### Try it
Quote the part of the programming question that begins with the words containing "len_list = [list(str)" and ends with "result.append(temp)", copying it exactly.

### Reading passage
◆ ◆ ◆
在下一个嵌套列表列表中大写下一个非空元素

Question

My function aims to take a string as input then output the same string printed the number of times equal to the count of non-empty characters in the string, with the next non-empty element in the next list capitalized. The final output should contain the new strings in a list.

Example: Input: hello Output: ["Hello", "hEllo", "heLlo", "helLo", "hellO"]

Function:

def cap_wave(str):
    str_split = len([x for x in list(str) if x.isalpha()])
    len_list = [list(str) for i in range(1, str_split+1)]
    result = []
    for i in range(len(len_list)):
        temp = []
        for t in len_list[i]:
            char_modified = t
            if not char_modified:
                continue
            else:
                temp.append(char_modified)
        result.append(temp)
◆ ◆ ◆
### Provided data
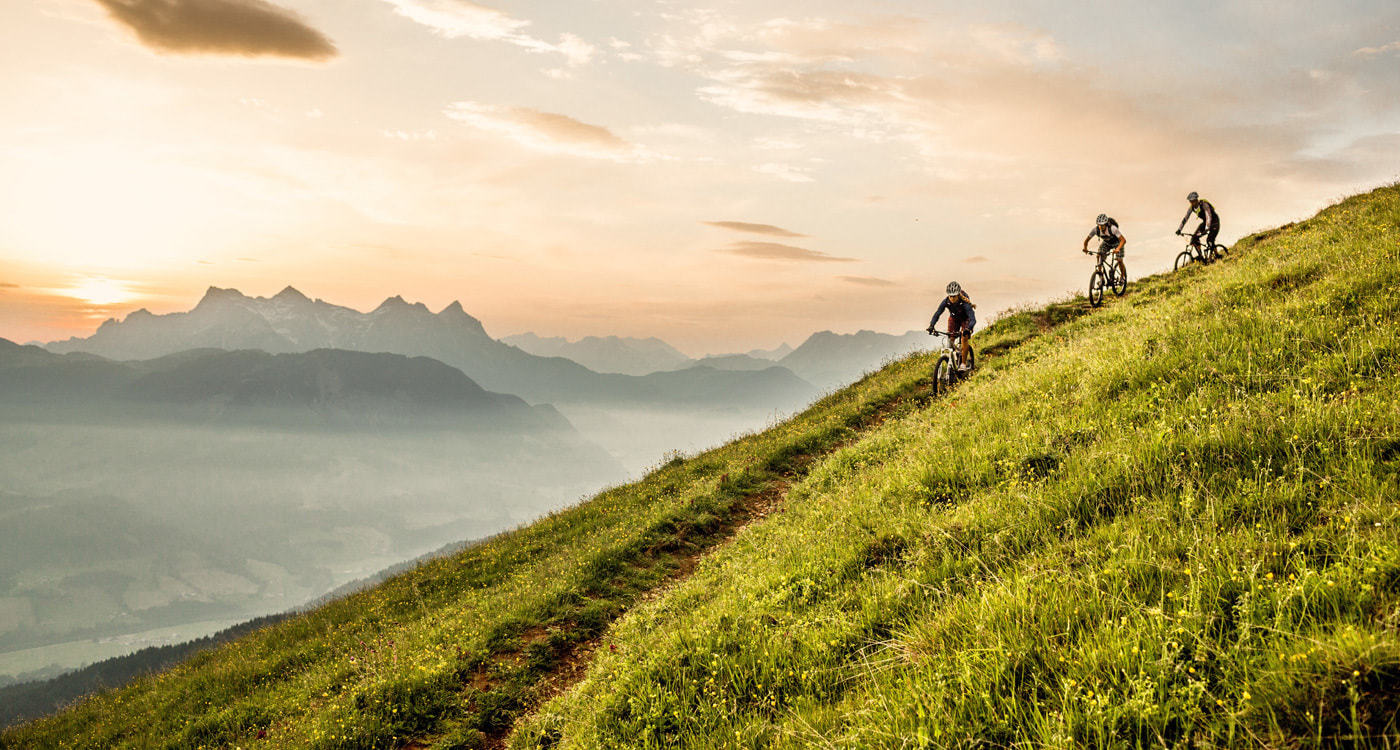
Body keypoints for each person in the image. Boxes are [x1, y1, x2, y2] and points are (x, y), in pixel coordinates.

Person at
◆ ◆ ◆
### Reply to the exercise
len_list = [list(str) for i in range(1, str_split+1)]
    result = []
    for i in range(len(len_list)):
        temp = []
        for t in len_list[i]:
            char_modified = t
            if not char_modified:
                continue
            else:
                temp.append(char_modified)
        result.append(temp)